Y por último pero no menos importante, más bien todo lo contrario, está la clase media-media alta cuya representación corre a cargo de los 35 niños, 33 en realidad, a los que el autor, fabulando, otorga nombres nada comunes y una clarividencia y elocuencias inverosímiles para su edad. Como toda clase media que se precie, el grupo de los niños está caracterizado por su heterogeneidad, hay héroes y villanos más allá de aquellos que exhiben una “neutralidad disolvente”, hay líderes y seguidores, hay quién se sacrifica por el grupo y quién intenta aprovecharse de él, hay quien tiene conciencia social y política y quién solo aspira a mantener el status de sus mayores, quienes se rebelan frente a los atropellos y las injusticias y quienes tienen una “respetable vocación para el olvido”. Los niños juegan a aprender sus roles de adultos en esa fantasía dentro de la fábula que es La Marquesa Salió A Las Cinco (*), un espacio lúdico donde todo es posible, donde los mayores no ejercen autoridad ni sus reglas tiene que ser acatadas pero tampoco cuestionadas, donde cada uno va ocupando su lugar, donde ocurre todo aquello de lo que no se puede admitir su existencia.

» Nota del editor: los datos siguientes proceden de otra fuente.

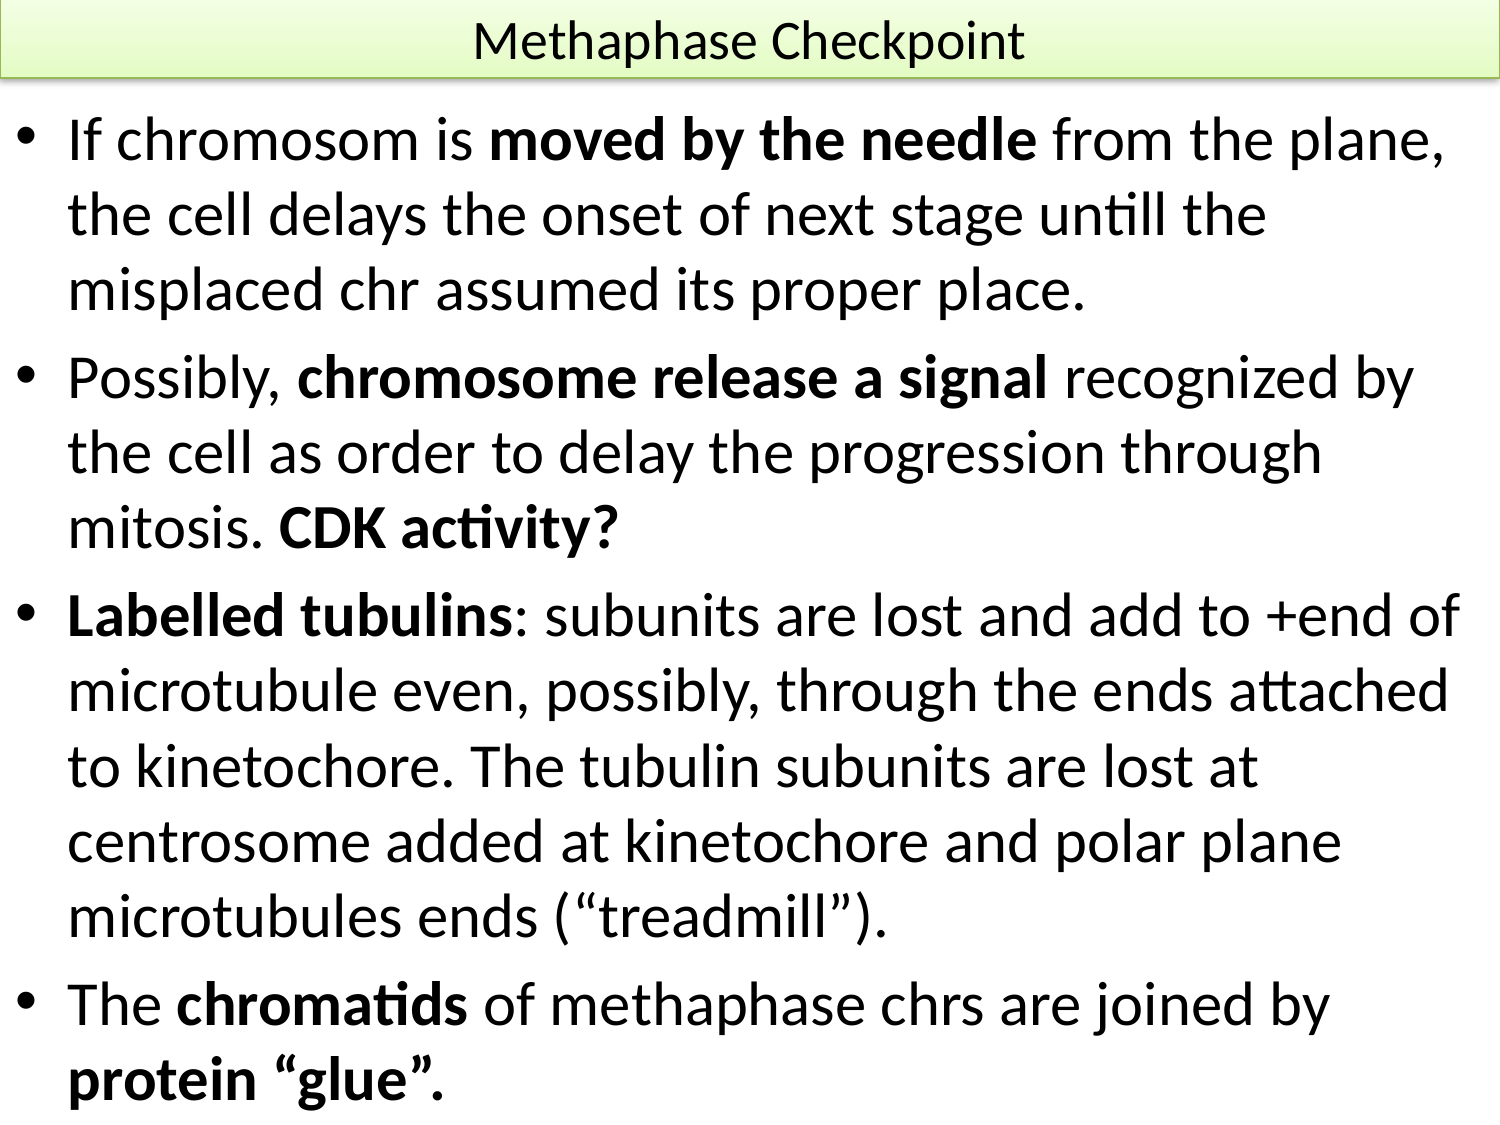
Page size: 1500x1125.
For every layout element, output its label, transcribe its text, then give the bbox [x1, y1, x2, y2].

title Methaphase Checkpoint [0, 0, 1500, 79]
list If chromosom is moved by the needle from the plane, the cell delays the onset of next stage untill the misplaced chr assumed its proper place. Possibly, chromosome release a signal recognized by the cell as order to delay the progression through mitosis. CDK activity? Labelled tubulins: subunits are lost and add to +end of microtubule even, possibly, through the ends attached to kinetochore. The tubulin subunits are lost at centrosome added at kinetochore and polar plane microtubules ends (“treadmill”). The chromatids of methaphase chrs are joined by protein “glue”. [0, 90, 1500, 1125]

Una clase media que tiene la oportunidad de ocupar el poder, pese a la oposición de algunos, pese al expolio de la casa por otros, pese a la desidia de muchos, un poder que no se ejerce de la forma más inteligente, que no consigue aglutinar intereses, “…todo era titubear, exigir apoyo y simpatía, admiración y alianza, fluctuando entre alarmantes soluciones extremas de autoritarismo y debilidad”, ejercido con mucha ingenuidad y, por todo ello, abocado al fracaso.

Como siempre, solo otra oligarquía podrá acabar con la anterior haciendo bueno aquella famosa y sabia máxima de «Cambiar todo para que nada cambie».


(*) Paul Válery aseveró que nunca escribiría en una novela «La marquesa salió a las cinco». Años más tarde, Julio Cortázar iniciaría 'Los Premios' con dicha frase, y Claude Mauriac llegó a utilizarla como título para una de las suyas.